The second party supporting the accession of the state to Pakistan was Prem Nath Bazaz's Kisan Mazdoor Conference which, according to the Civil Military Gazette, enjoyed popularity in the southern portion of the Kashmir Valley. However, the National Conference was said to be the premier popular party in the Kashmir Valley due to Sheikh Abdullah's popularity for advocating land reforms. Abdullah's secularism is also said to have appealed to the ethnic Kashmiris of the Valley, while the Muslim Conference enjoyed popularity among Muslims in the Jammu province. But neither parties had a substantial base in the Frontier Districts Province. According to Yaqoob Khan Bangash, the population in the Gilgit Agency and surrounding areas disliked the State rule and considered themselves to be ethnically different from Kashmiris and favored merger Pakistan.

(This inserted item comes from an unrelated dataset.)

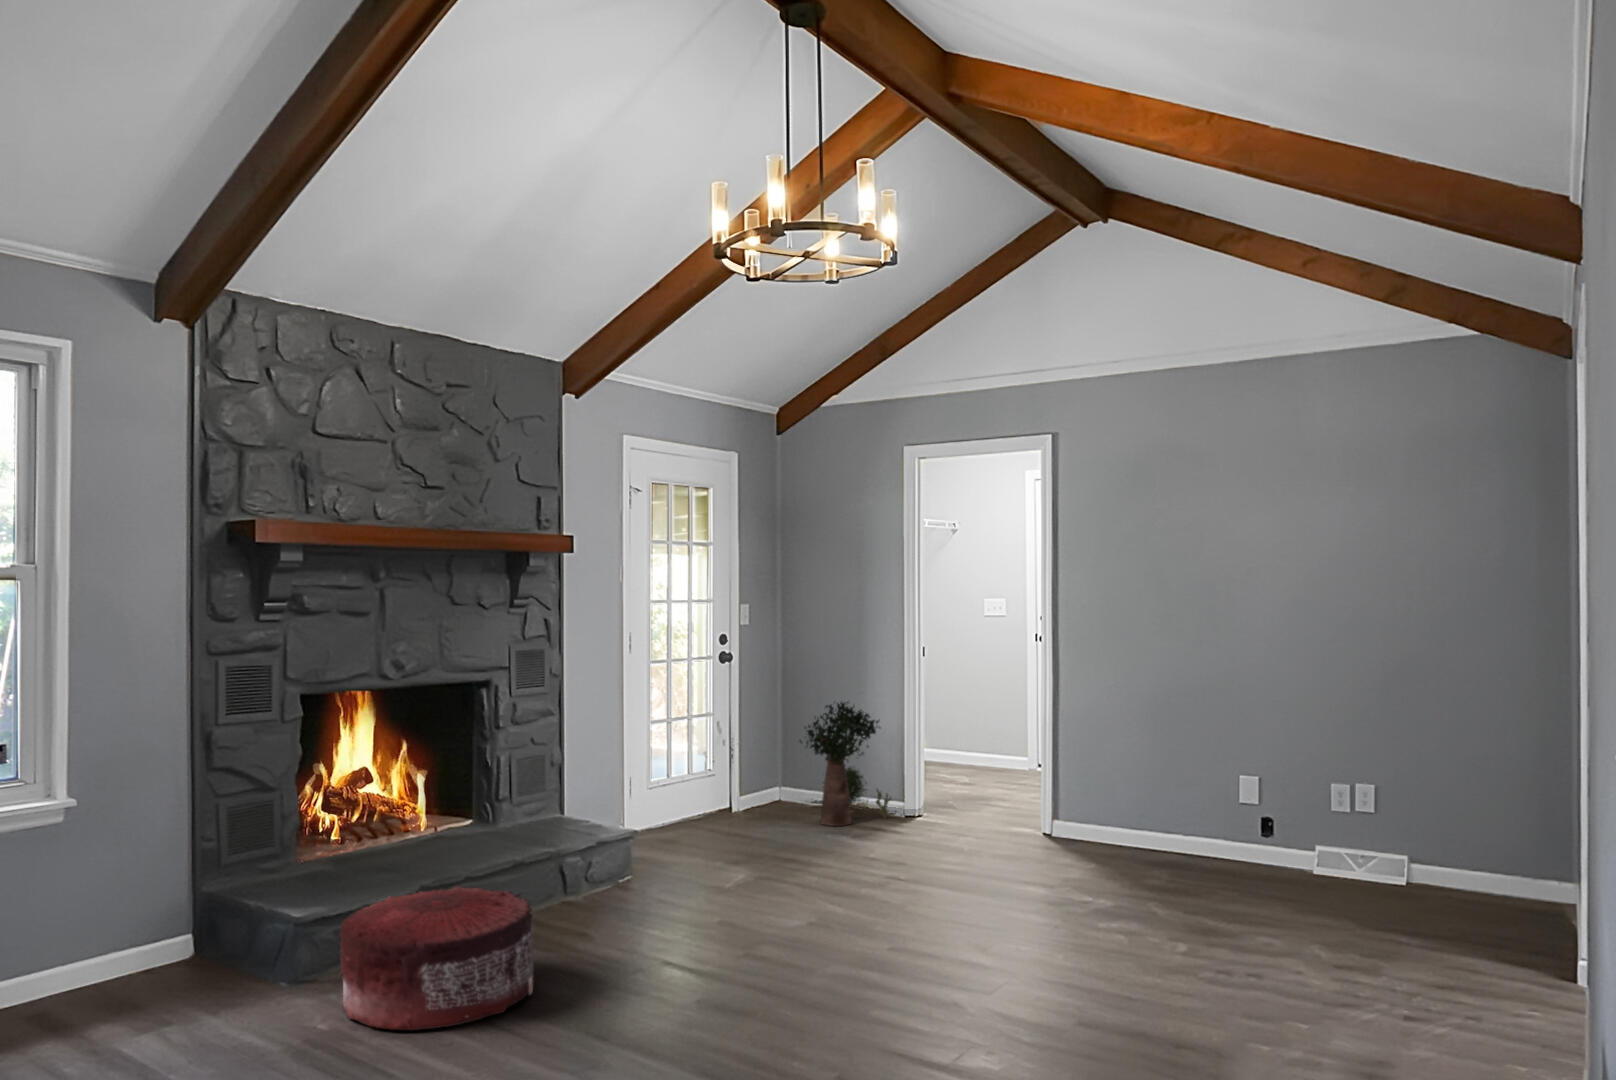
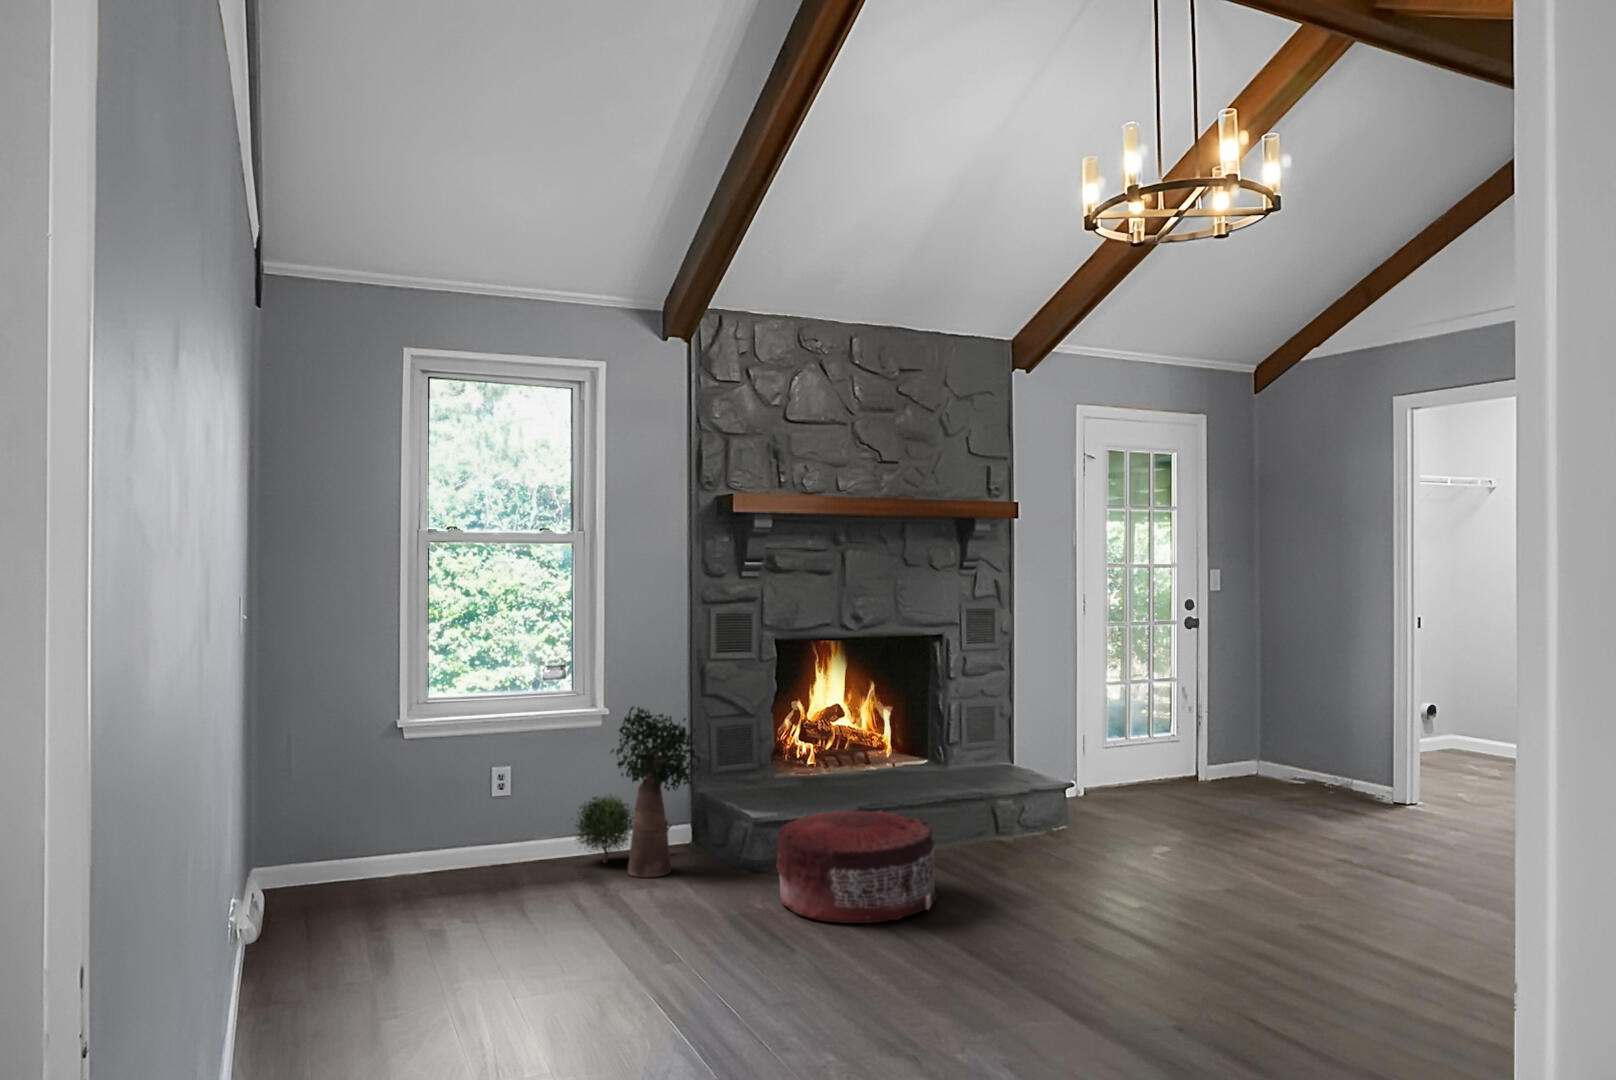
potted plant: present [800,701,891,826] -> present [576,706,700,877]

== Role of Kashmiri diaspora ==
Kashmiri Muslims who had fled the Kashmir Valley to the Punjab maintained emotional and familial links to their homeland and had a feeling they were morally duty bound to struggle for their brethren against the Dogra rule. Through the All India Kashmir Muslim Conference, founded in Lahore, the Kashmiri community in Punjab campaigned in support of Kashmiris although the organisation's primary function was to financially assist poor Kashmiri Muslim students seeking education outside the state. The Kashmir Muslim Conference provided Kashmiris in Punjab with a platform to complain of the "lack of equal opportunities" for Kashmiris in the Punjab and also to raise grievances concerning the Dogra rule in Kashmir. In its fourth meeting in 1913 in Gujranwala, the Kashmir Muslim Conference demanded that Maharajah Pratap Singh address Muslim grievances. Prominent Kashmiris in Punjab such as Muhammad Iqbal gave their backing to the cause of Kashmiris through organisations such as Anjuman-i-Himayat-i-Islam and the Anjuman-i-Kashmiri Musalman.